Schadenfreude shaming like that of the Tribune, the WaPo and the Free Press suggests the same. Byron and Cabot appear to have done what many people do when they’re stupidly in love or lust: They forgot that others could see them. It’s unfortunate that they were caught on a kiss cam and not by, I don’t know, a fellow concertgoer who knows their spouses. But plenty of others have been busted by ambient technology — on closed-circuit security systems, Ring cameras and even Google maps. Likewise, plenty of lives have been disrupted by kiss-cam incidents that were invasive, homophobic and mortifying. If these outlets want to use their platforms to denounce surveillance capitalism, no one is stopping them. Holding social media responsible for two consenting adults suspected of betraying their partners and humiliating their families, though, is transparent toadying.
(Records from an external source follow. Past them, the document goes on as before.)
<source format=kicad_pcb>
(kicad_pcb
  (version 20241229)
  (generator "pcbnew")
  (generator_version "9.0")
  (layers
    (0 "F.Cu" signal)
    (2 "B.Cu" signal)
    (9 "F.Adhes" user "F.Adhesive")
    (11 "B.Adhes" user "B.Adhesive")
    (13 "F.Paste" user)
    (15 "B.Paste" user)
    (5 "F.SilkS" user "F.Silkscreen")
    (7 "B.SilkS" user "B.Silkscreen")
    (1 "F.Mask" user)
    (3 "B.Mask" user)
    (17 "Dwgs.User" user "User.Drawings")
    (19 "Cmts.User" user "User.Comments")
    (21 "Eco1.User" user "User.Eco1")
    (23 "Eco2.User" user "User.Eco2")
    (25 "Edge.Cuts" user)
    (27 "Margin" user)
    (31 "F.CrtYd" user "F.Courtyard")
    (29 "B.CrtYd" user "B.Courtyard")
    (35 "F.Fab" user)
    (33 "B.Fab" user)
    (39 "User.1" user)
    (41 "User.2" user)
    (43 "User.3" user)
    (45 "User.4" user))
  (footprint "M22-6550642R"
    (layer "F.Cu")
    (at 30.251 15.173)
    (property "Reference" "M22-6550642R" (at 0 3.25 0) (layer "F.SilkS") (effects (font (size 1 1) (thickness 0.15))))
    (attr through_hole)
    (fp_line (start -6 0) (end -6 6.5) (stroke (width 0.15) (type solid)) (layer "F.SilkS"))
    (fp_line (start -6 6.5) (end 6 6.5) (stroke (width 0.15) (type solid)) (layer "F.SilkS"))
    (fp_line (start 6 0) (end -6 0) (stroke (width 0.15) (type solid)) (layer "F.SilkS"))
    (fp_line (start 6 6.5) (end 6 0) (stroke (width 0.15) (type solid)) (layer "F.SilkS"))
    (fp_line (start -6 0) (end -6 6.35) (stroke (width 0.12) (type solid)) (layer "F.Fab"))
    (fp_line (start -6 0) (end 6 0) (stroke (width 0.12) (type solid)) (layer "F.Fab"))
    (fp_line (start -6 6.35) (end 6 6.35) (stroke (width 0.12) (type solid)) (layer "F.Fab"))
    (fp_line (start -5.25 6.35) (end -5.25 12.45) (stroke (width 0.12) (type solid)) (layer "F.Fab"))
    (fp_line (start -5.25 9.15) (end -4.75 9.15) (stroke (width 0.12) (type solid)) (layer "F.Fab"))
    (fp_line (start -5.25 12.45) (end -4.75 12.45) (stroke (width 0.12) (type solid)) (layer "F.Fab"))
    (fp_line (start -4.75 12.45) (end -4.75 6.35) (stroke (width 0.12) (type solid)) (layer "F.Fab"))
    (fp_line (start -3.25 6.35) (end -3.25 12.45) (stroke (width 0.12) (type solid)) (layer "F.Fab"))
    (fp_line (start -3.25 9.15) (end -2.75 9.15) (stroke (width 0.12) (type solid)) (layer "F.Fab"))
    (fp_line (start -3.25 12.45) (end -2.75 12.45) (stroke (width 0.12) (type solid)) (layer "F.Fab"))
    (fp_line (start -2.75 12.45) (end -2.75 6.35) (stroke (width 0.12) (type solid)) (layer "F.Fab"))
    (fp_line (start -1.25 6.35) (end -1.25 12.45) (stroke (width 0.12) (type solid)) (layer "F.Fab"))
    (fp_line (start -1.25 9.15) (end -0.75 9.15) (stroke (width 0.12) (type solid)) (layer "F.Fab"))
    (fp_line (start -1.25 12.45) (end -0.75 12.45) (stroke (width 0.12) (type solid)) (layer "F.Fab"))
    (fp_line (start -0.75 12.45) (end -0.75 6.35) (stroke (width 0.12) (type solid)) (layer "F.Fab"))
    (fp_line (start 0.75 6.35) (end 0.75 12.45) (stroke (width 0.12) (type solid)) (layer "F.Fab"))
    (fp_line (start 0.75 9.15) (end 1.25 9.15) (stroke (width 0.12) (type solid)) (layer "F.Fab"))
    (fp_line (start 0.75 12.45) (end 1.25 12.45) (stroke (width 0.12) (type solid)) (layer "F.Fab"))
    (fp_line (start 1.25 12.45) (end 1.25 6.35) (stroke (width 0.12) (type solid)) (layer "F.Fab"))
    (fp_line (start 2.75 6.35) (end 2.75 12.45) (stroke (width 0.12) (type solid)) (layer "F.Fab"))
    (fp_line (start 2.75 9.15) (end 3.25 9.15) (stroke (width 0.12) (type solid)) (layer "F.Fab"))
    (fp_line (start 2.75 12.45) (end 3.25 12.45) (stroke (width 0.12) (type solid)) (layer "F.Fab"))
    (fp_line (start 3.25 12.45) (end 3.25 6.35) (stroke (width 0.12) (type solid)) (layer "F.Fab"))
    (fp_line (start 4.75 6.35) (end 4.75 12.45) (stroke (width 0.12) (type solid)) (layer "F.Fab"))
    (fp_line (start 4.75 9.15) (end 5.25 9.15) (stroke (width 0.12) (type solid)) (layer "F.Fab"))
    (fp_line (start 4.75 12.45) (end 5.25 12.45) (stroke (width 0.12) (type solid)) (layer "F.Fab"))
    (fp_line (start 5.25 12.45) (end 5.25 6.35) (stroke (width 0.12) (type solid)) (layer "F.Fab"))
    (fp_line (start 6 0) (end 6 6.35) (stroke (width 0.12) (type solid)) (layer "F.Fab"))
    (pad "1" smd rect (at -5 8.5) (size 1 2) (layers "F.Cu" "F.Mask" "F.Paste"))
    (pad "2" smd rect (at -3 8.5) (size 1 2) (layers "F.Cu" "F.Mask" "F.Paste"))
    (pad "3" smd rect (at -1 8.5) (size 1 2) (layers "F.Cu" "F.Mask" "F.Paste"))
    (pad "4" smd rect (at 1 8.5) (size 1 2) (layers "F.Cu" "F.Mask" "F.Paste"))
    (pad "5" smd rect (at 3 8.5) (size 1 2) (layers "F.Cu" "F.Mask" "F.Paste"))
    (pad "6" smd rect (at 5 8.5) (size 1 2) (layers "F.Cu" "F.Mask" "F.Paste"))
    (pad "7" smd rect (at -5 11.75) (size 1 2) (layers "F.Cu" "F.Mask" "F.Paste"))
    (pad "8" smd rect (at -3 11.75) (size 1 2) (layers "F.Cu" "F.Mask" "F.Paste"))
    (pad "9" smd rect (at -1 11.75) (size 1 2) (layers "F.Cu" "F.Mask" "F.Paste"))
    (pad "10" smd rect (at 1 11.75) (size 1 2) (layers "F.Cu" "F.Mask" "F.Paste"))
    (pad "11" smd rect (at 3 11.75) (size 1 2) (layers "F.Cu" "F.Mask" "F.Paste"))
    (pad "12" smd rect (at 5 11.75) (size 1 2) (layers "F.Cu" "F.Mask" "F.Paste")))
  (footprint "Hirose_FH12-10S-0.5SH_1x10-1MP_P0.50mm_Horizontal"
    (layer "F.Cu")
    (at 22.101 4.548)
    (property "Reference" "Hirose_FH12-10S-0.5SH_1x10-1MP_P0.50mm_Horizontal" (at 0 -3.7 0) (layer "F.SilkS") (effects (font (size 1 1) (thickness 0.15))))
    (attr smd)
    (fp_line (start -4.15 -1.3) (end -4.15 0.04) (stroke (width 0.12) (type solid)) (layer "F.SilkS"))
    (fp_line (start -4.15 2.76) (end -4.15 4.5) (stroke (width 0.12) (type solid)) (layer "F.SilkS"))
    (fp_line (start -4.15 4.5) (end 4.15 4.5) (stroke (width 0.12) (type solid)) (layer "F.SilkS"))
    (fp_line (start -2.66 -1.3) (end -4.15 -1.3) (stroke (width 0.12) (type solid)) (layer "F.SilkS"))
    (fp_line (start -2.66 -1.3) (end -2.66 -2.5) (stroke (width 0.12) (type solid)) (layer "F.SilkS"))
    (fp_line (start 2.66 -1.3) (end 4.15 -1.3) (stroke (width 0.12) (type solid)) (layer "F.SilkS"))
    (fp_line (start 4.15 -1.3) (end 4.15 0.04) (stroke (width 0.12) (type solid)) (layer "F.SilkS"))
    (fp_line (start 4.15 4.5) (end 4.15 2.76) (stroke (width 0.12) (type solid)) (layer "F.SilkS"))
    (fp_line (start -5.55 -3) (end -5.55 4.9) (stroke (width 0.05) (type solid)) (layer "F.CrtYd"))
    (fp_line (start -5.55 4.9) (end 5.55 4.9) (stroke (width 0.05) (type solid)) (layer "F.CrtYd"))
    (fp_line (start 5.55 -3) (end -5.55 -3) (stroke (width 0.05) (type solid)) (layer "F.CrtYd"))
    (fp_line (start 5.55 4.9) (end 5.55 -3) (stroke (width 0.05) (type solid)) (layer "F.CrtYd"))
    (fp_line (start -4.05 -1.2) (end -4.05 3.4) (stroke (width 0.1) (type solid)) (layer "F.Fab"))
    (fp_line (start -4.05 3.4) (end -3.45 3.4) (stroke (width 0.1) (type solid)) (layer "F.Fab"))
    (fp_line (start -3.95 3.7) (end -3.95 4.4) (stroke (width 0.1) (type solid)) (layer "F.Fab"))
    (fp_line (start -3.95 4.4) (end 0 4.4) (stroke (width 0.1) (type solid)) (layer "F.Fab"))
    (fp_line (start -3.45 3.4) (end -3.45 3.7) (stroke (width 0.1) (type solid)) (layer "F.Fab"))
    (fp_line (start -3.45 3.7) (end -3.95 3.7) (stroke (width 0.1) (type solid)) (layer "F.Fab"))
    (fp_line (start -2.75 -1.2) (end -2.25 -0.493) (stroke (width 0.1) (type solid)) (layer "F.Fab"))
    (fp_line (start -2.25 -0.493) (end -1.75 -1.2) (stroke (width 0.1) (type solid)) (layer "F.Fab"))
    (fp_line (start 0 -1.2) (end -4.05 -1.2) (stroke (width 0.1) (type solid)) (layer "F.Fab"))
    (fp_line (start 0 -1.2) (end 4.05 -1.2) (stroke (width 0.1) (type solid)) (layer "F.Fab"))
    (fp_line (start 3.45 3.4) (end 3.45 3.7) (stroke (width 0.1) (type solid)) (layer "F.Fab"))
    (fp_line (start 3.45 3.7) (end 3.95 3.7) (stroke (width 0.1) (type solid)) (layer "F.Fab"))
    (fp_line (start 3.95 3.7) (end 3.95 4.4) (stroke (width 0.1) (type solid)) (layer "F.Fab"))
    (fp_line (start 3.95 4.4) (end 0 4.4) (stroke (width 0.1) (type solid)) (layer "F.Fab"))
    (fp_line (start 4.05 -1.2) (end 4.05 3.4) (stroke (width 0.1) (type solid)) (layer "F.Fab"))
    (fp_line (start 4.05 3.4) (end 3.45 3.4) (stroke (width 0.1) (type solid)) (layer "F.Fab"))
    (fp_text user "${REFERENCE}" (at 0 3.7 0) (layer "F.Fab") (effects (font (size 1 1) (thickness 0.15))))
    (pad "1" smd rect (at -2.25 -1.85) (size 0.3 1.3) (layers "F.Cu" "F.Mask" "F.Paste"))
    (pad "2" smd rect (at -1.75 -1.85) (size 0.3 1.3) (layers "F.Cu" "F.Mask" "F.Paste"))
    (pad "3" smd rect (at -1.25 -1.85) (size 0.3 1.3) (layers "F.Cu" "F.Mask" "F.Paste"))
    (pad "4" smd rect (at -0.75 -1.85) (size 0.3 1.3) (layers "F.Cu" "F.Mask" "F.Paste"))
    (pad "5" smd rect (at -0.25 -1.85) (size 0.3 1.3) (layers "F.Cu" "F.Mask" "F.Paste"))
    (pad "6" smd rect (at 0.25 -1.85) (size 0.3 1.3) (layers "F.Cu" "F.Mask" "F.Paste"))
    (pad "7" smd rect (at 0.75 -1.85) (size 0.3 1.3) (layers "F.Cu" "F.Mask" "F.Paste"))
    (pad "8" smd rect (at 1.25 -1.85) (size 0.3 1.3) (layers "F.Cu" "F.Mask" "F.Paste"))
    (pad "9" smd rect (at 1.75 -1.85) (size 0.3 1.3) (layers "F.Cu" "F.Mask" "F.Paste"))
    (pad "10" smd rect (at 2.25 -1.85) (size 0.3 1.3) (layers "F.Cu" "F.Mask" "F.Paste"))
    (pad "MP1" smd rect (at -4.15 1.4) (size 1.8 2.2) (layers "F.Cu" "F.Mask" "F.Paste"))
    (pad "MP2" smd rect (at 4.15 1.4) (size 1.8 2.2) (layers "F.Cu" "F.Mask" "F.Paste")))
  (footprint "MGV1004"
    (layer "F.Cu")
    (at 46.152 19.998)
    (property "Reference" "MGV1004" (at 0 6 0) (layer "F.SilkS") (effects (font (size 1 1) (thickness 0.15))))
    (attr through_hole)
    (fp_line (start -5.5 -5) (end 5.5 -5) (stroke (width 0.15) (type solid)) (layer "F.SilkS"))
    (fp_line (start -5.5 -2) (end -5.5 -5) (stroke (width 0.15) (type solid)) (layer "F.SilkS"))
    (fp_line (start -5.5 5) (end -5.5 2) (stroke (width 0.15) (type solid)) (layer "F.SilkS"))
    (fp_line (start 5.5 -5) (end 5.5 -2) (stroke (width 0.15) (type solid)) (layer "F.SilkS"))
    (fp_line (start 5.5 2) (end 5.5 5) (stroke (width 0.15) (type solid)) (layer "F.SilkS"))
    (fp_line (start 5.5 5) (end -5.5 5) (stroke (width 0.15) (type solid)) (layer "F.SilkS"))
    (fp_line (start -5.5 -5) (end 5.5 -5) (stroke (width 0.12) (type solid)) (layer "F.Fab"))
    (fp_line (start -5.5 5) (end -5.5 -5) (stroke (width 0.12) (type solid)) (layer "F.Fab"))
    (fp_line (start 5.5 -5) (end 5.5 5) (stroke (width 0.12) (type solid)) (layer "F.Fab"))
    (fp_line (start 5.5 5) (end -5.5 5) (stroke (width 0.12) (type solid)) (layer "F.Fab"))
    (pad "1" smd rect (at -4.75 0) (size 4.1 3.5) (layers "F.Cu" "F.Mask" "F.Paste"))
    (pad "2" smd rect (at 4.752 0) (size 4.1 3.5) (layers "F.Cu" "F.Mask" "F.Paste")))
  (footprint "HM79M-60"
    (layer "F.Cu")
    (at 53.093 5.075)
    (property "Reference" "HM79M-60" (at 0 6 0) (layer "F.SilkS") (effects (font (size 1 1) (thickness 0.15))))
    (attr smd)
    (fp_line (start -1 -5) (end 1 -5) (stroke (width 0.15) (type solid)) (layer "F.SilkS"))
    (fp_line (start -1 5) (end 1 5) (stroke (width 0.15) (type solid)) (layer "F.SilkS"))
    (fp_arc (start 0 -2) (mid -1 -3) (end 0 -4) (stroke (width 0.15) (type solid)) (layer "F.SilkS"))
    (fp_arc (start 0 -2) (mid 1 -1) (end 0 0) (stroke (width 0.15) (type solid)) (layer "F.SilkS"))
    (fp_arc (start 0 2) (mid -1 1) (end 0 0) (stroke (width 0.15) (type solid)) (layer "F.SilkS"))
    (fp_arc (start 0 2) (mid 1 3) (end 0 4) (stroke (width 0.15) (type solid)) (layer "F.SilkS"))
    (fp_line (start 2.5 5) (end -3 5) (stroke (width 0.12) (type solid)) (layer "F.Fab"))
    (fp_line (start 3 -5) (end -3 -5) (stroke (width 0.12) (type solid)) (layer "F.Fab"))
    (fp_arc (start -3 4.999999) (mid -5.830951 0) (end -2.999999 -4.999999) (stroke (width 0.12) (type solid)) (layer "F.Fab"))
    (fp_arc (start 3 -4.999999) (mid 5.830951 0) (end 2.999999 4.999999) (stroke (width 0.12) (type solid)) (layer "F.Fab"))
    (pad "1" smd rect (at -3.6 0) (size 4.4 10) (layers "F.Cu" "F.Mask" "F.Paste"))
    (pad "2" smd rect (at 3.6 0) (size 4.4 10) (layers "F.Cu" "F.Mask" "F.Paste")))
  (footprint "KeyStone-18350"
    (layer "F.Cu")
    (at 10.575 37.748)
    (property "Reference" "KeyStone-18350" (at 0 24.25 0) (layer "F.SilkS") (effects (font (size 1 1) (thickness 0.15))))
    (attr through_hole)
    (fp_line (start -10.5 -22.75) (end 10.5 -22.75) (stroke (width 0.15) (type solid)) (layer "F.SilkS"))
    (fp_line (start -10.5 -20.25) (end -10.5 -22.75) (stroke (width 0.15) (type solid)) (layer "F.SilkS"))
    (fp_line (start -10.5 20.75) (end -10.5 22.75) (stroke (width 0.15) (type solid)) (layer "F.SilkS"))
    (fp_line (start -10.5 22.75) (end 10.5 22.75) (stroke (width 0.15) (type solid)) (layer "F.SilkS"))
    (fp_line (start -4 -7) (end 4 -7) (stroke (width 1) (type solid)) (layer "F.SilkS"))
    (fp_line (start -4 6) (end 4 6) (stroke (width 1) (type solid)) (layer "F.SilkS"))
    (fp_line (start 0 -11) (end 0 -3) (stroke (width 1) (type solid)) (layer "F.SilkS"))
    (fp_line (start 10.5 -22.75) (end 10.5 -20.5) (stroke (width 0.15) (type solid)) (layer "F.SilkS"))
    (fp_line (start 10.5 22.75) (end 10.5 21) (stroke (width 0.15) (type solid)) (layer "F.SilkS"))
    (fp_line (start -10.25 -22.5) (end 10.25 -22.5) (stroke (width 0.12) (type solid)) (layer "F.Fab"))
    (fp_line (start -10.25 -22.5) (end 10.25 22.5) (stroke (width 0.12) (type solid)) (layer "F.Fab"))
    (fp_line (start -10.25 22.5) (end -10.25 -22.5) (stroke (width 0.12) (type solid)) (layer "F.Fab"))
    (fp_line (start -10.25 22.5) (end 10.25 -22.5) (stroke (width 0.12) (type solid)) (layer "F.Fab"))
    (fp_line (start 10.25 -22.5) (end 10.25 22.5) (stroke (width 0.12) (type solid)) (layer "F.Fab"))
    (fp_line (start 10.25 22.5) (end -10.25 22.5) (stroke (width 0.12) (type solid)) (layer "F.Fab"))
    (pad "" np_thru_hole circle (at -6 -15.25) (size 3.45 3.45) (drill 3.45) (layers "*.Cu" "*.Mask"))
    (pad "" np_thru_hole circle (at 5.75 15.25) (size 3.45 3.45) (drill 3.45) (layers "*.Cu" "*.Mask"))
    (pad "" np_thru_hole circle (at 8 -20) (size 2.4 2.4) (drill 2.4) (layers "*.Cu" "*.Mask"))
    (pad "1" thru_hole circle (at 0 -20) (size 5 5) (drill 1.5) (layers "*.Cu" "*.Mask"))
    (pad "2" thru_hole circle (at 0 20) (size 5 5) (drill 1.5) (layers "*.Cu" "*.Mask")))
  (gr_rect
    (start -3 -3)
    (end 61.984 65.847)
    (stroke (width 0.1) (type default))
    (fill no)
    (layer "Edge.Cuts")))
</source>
The Coldplay incident — and truly, congrats to the band on the collateral hype — highlights a long-simmering tension between legacy media and what was once “new” media. Outlets that always controlled the narrative and expected to keep doing so underestimated the power of social media, and X in particular, to amplify the histories, injustices and erasures that, among other things, proved that “objective” media is a myth. Every time that resentment resurfaces, it’s in ways that feel more obvious and more grasping. Was the kiss-cam incident as important or consequential as the rest of the news that broke last weekend? Of course not. But if these outlets are shocked about social media’s enthusiasm for watching a tech mogul be held accountable, maybe they should connect the dots.